WORK INSTRUCTION >> Pull out all lines from the listing below in which the word "cross" appears.
*-*-*
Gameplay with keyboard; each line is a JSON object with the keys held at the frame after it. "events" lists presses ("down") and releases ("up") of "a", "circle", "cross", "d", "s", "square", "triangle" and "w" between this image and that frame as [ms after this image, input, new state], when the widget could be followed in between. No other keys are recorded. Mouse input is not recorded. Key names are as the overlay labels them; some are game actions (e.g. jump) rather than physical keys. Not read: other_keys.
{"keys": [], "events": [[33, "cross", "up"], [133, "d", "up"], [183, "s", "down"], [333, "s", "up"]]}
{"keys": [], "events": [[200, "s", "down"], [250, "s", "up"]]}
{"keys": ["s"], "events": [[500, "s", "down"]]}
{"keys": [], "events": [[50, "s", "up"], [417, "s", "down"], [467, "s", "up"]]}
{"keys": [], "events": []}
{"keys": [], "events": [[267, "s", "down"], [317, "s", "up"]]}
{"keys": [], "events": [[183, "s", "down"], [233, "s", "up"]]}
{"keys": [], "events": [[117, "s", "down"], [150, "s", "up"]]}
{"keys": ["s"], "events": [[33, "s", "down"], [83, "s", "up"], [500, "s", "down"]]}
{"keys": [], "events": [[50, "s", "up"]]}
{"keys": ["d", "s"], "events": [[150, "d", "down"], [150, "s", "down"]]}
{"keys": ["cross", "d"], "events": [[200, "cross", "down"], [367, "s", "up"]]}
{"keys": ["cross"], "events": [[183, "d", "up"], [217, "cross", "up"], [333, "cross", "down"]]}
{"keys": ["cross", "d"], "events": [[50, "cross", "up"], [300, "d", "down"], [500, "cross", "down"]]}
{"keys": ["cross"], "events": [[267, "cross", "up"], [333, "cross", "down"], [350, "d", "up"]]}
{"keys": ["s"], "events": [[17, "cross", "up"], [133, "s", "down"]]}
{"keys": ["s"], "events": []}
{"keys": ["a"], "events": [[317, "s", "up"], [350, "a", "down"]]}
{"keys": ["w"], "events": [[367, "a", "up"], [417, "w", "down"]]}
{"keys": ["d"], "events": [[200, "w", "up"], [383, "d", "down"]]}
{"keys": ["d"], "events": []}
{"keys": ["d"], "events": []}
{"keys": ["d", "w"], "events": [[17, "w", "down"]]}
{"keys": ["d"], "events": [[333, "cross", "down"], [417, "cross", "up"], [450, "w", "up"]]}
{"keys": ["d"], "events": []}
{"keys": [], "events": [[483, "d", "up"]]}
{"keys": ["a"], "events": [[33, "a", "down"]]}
*-*-*
ANSWER FOR THIS EXERCISE >>
Gameplay with keyboard; each line is a JSON object with the keys held at the frame after it. "events" lists presses ("down") and releases ("up") of "a", "circle", "cross", "d", "s", "square", "triangle" and "w" between this image and that frame as [ms after this image, input, new state], when the widget could be followed in between. No other keys are recorded. Mouse input is not recorded. Key names are as the overlay labels them; some are game actions (e.g. jump) rather than physical keys. Not read: other_keys.
{"keys": [], "events": [[33, "cross", "up"], [133, "d", "up"], [183, "s", "down"], [333, "s", "up"]]}
{"keys": ["cross", "d"], "events": [[200, "cross", "down"], [367, "s", "up"]]}
{"keys": ["cross"], "events": [[183, "d", "up"], [217, "cross", "up"], [333, "cross", "down"]]}
{"keys": ["cross", "d"], "events": [[50, "cross", "up"], [300, "d", "down"], [500, "cross", "down"]]}
{"keys": ["cross"], "events": [[267, "cross", "up"], [333, "cross", "down"], [350, "d", "up"]]}
{"keys": ["s"], "events": [[17, "cross", "up"], [133, "s", "down"]]}
{"keys": ["d"], "events": [[333, "cross", "down"], [417, "cross", "up"], [450, "w", "up"]]}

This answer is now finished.